Building a reusable design system to replace repetitive production work and connecting it directly to the codebase.

Role:
Lead UX Designer
Scope
Design system architecture, component library, developer handoff, real-world implementation
When I joined BSO Digital, there was no shared design foundation. The senior designer was working in Photoshop. I'd spent my first year using Adobe XD. Every project started from zero.
In a web agency, time is money and there aren't many attempts at getting things right. A typical build runs on a two-week window. Clients rarely arrive with brand documentation or customer insights and when they do, it rarely extends to anything useful for a developer. Each project meant rebuilding the same atoms, molecules, and organisms from scratch. Colour was a repetitive manual task. Handoff to engineers had no consistent structure. The process was fragile by design.
The question I kept coming back to was simple: how do I stop rebuilding the same things and start reusing them?
Moving from Adobe XD to Figma opened a different kind of thinking. I started researching how established teams had solved this IBM's Carbon, Google's Material Design, Ant Design and spent months studying how they structured their systems.
The most important thing I learned wasn't a technique. It was that there is no universal right way to build a design system. The right structure depends entirely on the technology it needs to serve and the purpose it needs to fulfil. For BSO, that meant WordPress and the founder, who has an engineering background, could see the same opportunity I could. If we mapped design primitives correctly, they could be mirrored directly in the codebase. Design decisions would propagate through to development without translation loss.
That alignment was the unlock. This stopped being a personal efficiency project and became a shared infrastructure investment.

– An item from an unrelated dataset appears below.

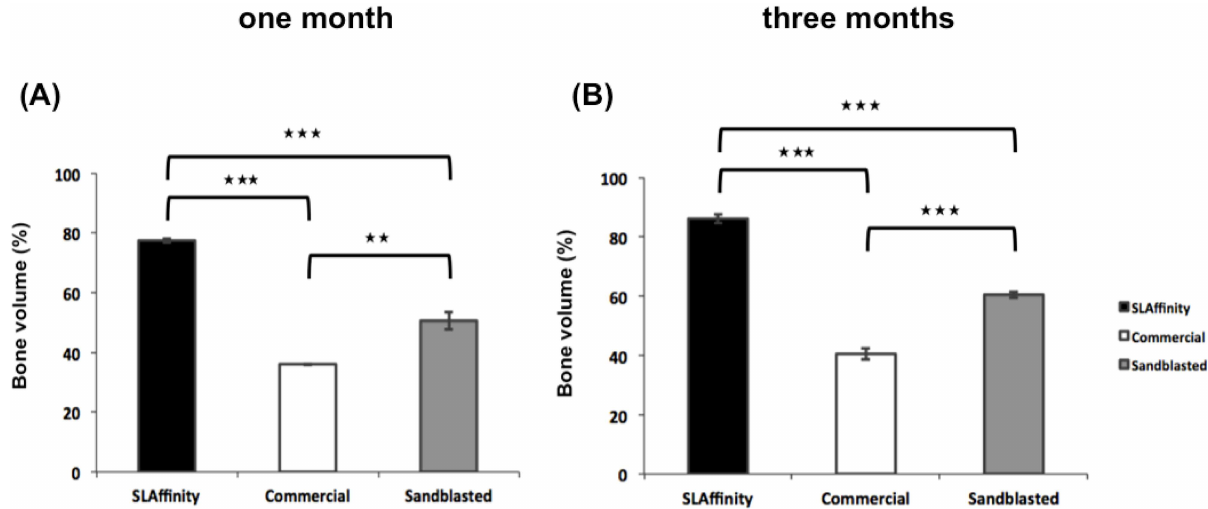
Fig 6. The bone volume of different pedicle screwsinserted into vertebralcolumn after implantation. (A) 1 month and (B) 3 months after implantation. ** : p < 0.01 and *** : p < 0.001.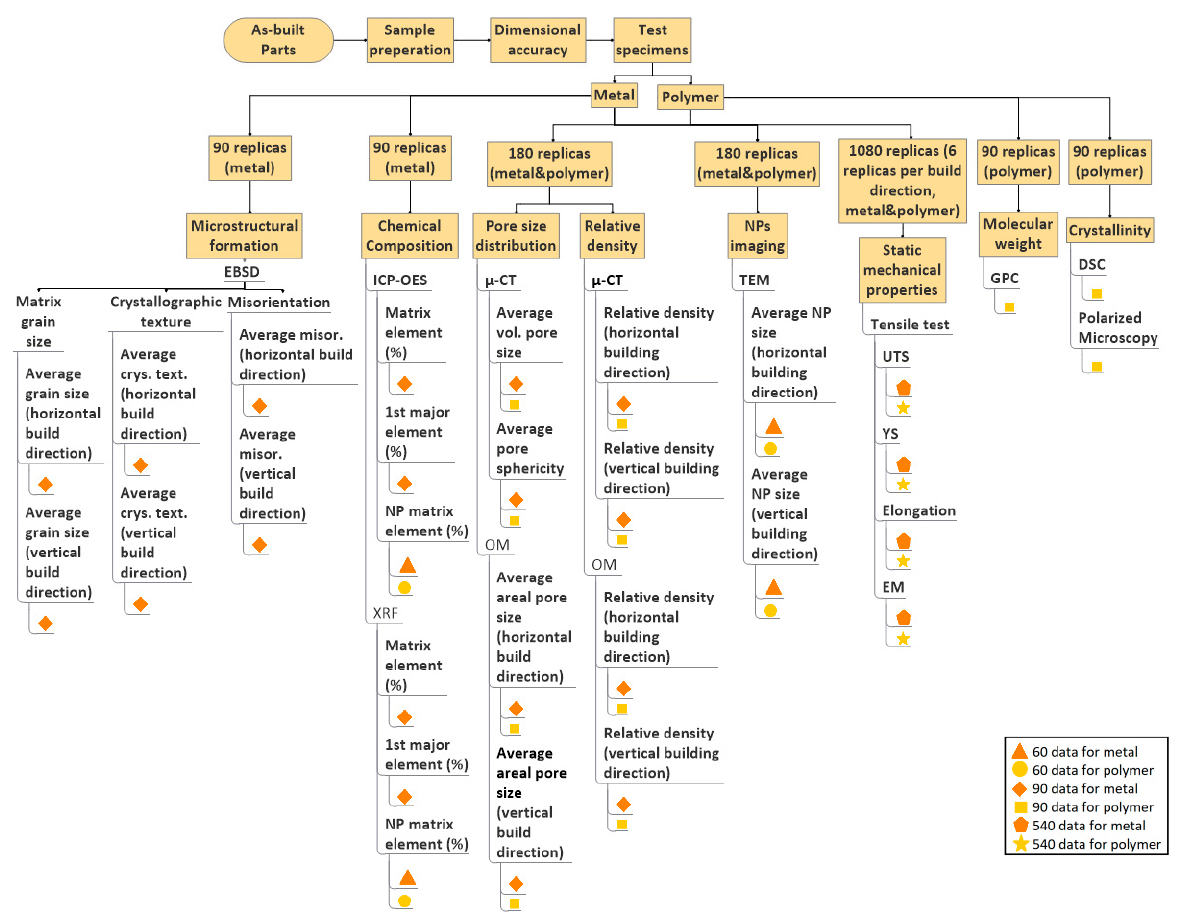
Figure 6. As-built part property analysis with related measurement techniques for nanoparticle-additivated metal and polymer parts, number of replicas for each property measurements per build job, and number of data generated for each property metric. Electron backscattered diffraction (EBSD), inductively coupled plasma-optical emission spectroscopy (ICP-OES); X-ray fluorescence (XRF); micro-computer tomography (µ-CT); optical microscope (OM); transmission electron microscope (TEM); ultimate tensile strength (UTS); yield strength (YS); elastic modulus (EM); gel permeation chromatography (GPC); differential scanning calorimetry (DSC).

Colour primitive scales built with accessibility contrast ratios embedded — each value is a decision, not a guess.
The system was structured in layers. Raw primitive values the "what" feed into semantic tokens the "where and why" which then feed into components. Changing a primitive cascades through the entire system. Swapping a brand colour for a new client becomes a single update rather than a manual find-and-replace across every file.
Primitive layer: colour scales across seven categories, each with contrast ratios built in. Spacing on a 12-step scale from 2px to 128px. Radius tokens from none to full. Typography at two scales desktop on a 1.25 Major Third ratio, mobile on a 1.20 Minor Third with display, heading, and paragraph levels all defined.
Semantic layer: background tokens, text tokens, and border tokens mapped across light and dark themes. Every token named for its purpose rather than its value, so the system communicates intent to developers, not just appearance.
Layout layer: breakpoints at SM (375), MD (768), LG (1024), and XL (1440), with margin, gutter, and column values defined per breakpoint. Column widths calculated for 2, 3, 4, 6, 8, and 12-column grids across all four screens.
With the foundation in place, components inherit rather than invent. A button doesn't have a hardcoded colour value it references accent-button-default, which references orange-500. To rebrand a client, you change one primitive. Everything updates.
The component library covers the recurring surface area of lead generation and ecommerce builds: buttons across all variants and states, forms including inputs, checkboxes, radio buttons, and field layouts, navigation with header, footer, mega menu, and dropdown patterns, tiles in multiple layout configurations, and pagination.
The first real-world test came from an existing client a company running about 25 category pages on their website. The pages were dense with content and struggling to convert. The classic WordPress editor was limiting what was visually achievable, and clients were finding the backend difficult to manage without technical help.
Using the system, I designed a scalable category page template. The front end addressed the core problem: scannability as the primary goal, funnelling users toward purchase or contact. The back end gave the client control a structured, intuitive editing experience that didn't require a developer for routine content updates.
After three months, the average bounce rate across those pages dropped from 81% to 44%.


After: scannability-first layout with a client-manageable content structure.


Before: limited visual design and an unstructured backend.
Once a base existed, new projects started differently. Rather than rebuilding from zero, I could adjust primitive properties to match a client's brand and inherit a functioning component library. The two-week build window could focus on customer journeys what the site needed to do for lead generation or ecommerce rather than on reconstructing atoms for the fourth time.
My background in branding and graphic design directly informed how I structured the system. Understanding how visual identity translates into a consistent digital experience how a colour choice becomes a token, how a typographic decision becomes a scale meant the system wasn't just technically correct. It reflected how brands actually communicate.
The founder's involvement meant the primitive mapping extended to the WordPress codebase. Design and development shared a common language, which made handoff more reliable and made client changes easier to scope.
This project started as a personal fix for a practical problem. It became something more durable when the founder saw the same potential I did a shared infrastructure that design and engineering could both build from.
The self-teaching path was unconventional. Months of reading documentation, studying how established systems were structured, starting over when an approach didn't hold up. But learning a system by building one from nothing tends to leave you with a more honest understanding of why it's structured the way it is.
The approach I developed here primitives feeding semantics feeding components, grounded in the technology it needs to serve carried directly into my later work at Computershare, applied at the scale of a regulated, multi-market financial product.